Curators gather South Jersey women’s stories for new book
Curators are racing to gather overlooked South Jersey women’s histories for Notable Women of South Jersey before family memories and local records fade.

The stories most at risk of disappearing are often the ones that never sat on a ballot line or a courthouse plaque: the women who kept churches, schools, farms, civic groups and family businesses moving across South Jersey. A new book, Notable Women of South Jersey, is being assembled to pull those scattered histories into one place, with Brittney Ingersoll, curator for the Cumberland County Historical Society, helping lead the Cumberland County side of the effort.
The project is set to include women from all eight South Jersey counties, Atlantic, Burlington, Camden, Cape May, Cumberland, Gloucester, Ocean and Salem. That regional reach matters in Cumberland County, where women’s work has often been preserved in archives, family albums and oral memory rather than in the public record. The book aims to change that by organizing names, achievements and local ties before firsthand memories fade.

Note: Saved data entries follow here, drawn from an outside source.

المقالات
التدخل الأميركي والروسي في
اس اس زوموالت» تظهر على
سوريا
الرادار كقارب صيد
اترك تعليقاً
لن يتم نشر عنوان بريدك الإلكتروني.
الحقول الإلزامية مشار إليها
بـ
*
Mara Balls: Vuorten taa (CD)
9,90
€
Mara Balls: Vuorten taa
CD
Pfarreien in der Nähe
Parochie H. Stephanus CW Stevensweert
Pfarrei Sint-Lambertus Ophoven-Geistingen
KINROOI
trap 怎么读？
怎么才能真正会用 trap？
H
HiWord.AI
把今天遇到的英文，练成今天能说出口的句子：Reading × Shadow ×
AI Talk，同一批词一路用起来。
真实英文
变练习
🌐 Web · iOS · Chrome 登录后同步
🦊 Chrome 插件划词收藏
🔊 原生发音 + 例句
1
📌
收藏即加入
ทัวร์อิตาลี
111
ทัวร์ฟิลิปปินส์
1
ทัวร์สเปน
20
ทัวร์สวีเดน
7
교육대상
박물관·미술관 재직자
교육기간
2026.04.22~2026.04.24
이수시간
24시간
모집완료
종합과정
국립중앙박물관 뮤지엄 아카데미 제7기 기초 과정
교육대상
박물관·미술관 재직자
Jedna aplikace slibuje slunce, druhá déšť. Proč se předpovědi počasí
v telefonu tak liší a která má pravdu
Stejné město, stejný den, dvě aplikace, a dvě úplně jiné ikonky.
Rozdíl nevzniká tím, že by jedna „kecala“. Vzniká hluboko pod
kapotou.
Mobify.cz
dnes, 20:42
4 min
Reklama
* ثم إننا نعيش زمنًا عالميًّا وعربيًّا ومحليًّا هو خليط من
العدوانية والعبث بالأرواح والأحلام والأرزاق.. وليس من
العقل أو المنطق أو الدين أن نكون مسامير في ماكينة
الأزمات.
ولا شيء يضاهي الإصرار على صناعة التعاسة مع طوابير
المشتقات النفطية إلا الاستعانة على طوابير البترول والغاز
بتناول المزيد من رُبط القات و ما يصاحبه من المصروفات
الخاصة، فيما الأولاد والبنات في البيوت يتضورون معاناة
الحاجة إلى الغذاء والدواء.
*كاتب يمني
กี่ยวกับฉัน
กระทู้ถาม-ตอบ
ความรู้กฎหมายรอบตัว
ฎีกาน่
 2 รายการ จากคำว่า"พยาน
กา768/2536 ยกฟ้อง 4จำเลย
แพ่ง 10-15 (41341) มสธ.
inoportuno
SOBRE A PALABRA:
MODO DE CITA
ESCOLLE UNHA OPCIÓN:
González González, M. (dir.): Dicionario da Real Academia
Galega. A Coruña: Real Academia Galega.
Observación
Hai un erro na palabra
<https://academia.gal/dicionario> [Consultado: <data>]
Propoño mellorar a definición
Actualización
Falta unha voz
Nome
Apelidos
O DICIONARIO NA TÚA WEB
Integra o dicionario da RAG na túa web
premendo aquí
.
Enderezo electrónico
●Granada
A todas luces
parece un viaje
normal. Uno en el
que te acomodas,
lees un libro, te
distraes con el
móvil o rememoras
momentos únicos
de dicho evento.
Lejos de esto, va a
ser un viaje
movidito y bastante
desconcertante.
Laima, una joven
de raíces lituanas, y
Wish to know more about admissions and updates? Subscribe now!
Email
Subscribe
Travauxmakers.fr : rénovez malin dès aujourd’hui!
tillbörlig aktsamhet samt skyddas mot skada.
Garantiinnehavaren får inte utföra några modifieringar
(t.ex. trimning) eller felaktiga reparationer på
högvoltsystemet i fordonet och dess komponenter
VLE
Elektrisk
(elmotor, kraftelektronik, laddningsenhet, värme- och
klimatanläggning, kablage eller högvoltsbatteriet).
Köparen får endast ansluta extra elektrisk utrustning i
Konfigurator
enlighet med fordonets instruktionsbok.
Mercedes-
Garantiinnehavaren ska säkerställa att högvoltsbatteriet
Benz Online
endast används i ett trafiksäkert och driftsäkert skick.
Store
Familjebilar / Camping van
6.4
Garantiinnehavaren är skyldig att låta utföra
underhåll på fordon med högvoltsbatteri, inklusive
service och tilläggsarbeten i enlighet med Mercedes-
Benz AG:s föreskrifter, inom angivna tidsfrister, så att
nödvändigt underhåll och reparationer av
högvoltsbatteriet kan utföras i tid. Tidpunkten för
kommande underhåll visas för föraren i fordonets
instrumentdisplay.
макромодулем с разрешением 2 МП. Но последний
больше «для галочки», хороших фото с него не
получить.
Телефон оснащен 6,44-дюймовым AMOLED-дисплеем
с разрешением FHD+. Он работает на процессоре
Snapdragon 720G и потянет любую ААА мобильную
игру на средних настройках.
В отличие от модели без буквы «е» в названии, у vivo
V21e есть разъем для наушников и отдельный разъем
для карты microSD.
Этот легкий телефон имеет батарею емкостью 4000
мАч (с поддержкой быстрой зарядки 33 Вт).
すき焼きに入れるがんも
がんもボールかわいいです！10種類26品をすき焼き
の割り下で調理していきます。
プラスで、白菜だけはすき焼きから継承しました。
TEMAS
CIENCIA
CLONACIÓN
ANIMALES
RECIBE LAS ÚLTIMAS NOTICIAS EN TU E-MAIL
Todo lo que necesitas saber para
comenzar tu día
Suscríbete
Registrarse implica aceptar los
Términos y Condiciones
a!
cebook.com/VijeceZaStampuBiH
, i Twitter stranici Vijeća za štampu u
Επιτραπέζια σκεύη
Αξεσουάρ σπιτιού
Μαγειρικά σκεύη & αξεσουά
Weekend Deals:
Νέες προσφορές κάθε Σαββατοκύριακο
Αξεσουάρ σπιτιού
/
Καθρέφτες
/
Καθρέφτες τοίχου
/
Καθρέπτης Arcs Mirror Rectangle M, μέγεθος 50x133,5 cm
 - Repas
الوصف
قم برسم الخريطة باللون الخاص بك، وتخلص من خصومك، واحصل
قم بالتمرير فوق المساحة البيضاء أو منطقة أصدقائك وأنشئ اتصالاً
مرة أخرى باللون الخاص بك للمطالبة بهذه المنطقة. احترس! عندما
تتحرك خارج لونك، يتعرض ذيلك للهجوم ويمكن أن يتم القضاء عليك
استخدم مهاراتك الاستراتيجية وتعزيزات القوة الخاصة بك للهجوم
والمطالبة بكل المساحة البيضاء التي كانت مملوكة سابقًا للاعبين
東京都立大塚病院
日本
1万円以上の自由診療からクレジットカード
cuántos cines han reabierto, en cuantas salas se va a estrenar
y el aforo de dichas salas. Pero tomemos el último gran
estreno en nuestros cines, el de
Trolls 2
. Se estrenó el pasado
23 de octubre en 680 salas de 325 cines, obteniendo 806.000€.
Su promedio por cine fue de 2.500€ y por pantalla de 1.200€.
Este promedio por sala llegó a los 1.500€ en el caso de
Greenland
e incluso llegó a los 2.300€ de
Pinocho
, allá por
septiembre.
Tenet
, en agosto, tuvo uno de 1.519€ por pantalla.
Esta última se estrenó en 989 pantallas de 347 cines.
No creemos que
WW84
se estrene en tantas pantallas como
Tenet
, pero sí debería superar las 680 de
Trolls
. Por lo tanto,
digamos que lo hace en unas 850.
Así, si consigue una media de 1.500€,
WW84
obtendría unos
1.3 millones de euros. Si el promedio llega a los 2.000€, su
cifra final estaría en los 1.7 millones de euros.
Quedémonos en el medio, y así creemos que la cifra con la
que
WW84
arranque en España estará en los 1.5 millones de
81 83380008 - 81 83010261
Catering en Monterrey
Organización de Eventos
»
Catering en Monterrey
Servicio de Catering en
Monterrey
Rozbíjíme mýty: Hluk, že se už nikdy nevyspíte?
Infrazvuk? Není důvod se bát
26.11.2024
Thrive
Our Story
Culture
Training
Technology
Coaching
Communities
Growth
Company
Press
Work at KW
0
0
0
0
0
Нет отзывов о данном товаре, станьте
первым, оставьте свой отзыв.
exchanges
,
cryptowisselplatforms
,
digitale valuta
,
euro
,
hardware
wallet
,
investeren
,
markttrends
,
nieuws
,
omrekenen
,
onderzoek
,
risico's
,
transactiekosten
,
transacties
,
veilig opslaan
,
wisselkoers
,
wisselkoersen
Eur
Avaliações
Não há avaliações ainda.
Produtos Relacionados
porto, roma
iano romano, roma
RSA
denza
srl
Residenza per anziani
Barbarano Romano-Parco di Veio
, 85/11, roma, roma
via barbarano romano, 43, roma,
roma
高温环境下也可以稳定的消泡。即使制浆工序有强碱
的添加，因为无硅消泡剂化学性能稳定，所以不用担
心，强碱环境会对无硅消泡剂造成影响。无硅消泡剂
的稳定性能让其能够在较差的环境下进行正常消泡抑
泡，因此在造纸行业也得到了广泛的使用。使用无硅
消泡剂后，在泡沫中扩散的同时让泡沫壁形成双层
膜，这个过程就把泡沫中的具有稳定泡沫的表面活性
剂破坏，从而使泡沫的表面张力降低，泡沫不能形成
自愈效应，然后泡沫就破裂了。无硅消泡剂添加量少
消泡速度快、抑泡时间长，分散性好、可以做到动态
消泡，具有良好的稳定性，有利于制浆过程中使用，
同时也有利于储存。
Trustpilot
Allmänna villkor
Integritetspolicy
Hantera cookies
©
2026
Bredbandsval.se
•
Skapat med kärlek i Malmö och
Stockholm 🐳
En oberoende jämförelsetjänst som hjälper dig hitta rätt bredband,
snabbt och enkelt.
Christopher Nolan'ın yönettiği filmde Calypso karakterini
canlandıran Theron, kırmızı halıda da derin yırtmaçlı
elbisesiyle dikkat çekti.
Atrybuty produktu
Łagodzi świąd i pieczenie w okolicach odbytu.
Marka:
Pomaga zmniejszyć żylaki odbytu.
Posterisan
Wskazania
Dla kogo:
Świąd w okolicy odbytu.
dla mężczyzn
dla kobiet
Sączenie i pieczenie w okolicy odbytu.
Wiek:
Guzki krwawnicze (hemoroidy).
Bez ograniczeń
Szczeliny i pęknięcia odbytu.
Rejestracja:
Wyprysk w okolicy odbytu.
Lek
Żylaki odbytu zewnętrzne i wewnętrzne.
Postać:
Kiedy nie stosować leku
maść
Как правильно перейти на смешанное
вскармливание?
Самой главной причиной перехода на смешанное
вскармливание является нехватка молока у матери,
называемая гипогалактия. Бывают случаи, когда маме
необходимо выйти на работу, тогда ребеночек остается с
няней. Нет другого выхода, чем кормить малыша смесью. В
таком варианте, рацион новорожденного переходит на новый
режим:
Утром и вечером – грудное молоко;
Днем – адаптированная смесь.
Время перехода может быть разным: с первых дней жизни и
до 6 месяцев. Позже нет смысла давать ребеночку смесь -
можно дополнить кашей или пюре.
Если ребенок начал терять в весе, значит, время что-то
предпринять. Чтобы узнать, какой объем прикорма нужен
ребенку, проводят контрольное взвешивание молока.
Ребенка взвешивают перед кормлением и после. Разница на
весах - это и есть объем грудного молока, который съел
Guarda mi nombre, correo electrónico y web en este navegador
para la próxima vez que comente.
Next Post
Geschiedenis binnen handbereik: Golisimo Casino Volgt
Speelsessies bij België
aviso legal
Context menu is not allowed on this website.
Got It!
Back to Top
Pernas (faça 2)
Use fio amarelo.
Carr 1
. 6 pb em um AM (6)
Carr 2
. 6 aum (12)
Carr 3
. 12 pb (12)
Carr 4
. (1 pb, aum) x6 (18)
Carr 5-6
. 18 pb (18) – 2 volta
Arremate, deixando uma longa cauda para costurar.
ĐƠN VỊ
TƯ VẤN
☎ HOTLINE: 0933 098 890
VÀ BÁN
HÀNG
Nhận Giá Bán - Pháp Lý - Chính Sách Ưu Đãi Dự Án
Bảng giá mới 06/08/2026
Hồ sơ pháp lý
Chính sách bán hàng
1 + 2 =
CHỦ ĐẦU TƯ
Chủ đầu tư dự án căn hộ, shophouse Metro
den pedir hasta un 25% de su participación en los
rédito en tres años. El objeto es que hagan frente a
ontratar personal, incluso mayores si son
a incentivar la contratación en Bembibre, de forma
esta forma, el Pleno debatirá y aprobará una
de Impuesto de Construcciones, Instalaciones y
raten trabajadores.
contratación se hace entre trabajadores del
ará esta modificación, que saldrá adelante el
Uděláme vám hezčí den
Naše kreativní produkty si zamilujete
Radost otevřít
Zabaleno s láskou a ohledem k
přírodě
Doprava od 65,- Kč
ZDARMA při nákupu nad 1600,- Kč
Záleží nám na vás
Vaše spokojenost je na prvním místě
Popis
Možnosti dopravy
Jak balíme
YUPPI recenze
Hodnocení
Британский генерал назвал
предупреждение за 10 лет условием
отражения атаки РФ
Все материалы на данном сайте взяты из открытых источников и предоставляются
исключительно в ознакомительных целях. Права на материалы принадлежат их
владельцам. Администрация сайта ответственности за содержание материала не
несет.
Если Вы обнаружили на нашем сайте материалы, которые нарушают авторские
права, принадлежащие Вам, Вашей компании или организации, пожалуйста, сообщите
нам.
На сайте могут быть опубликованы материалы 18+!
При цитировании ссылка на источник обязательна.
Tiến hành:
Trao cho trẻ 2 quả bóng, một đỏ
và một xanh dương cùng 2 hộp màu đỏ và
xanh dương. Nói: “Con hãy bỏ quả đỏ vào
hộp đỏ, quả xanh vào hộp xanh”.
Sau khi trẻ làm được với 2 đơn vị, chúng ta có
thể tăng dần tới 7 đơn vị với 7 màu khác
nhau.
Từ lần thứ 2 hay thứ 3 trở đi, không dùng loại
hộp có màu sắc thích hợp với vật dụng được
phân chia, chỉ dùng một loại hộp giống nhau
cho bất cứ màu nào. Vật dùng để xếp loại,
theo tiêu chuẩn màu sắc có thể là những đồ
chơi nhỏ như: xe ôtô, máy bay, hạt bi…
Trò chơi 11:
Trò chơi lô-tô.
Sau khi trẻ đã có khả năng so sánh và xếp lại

Cumberland County already has a framework for that kind of recognition. The Cumberland County Women’s Hall of Fame honors local women of outstanding achievement who have made significant contributions to a profession, the community or women’s issues, and SNJ Today reported in March 2024 that the hall planned a gala honoring four women. South Jersey women have also been featured in Women’s History Month programming, including Mary Treat, an early Vineland resident and naturalist who worked with Charles Darwin on the study of plants, animals and insects. Those examples show how local history can widen when women are named directly instead of left in the margins.
Ingersoll’s role also ties the project to an institution with deep county roots. The Cumberland County Historical Society first organized at a meeting on Dec. 2, 1908, and its collections focus on Cumberland County history from about 1750 to the present. The society also serves as administrator for Potter’s Tavern in Bridgeton and the Old Stone Church in Fairfield, giving it a practical role in preserving the places where local history lives.
That preservation work has already included programming on women and women’s groups in Cumberland County during World War I, along with educational materials on figures such as Mary Merris and Catharine MacCaffray. Taken together, those efforts point to the larger question at the heart of the new book: whose work becomes history, and whose names slip out of public view unless someone deliberately gathers them back?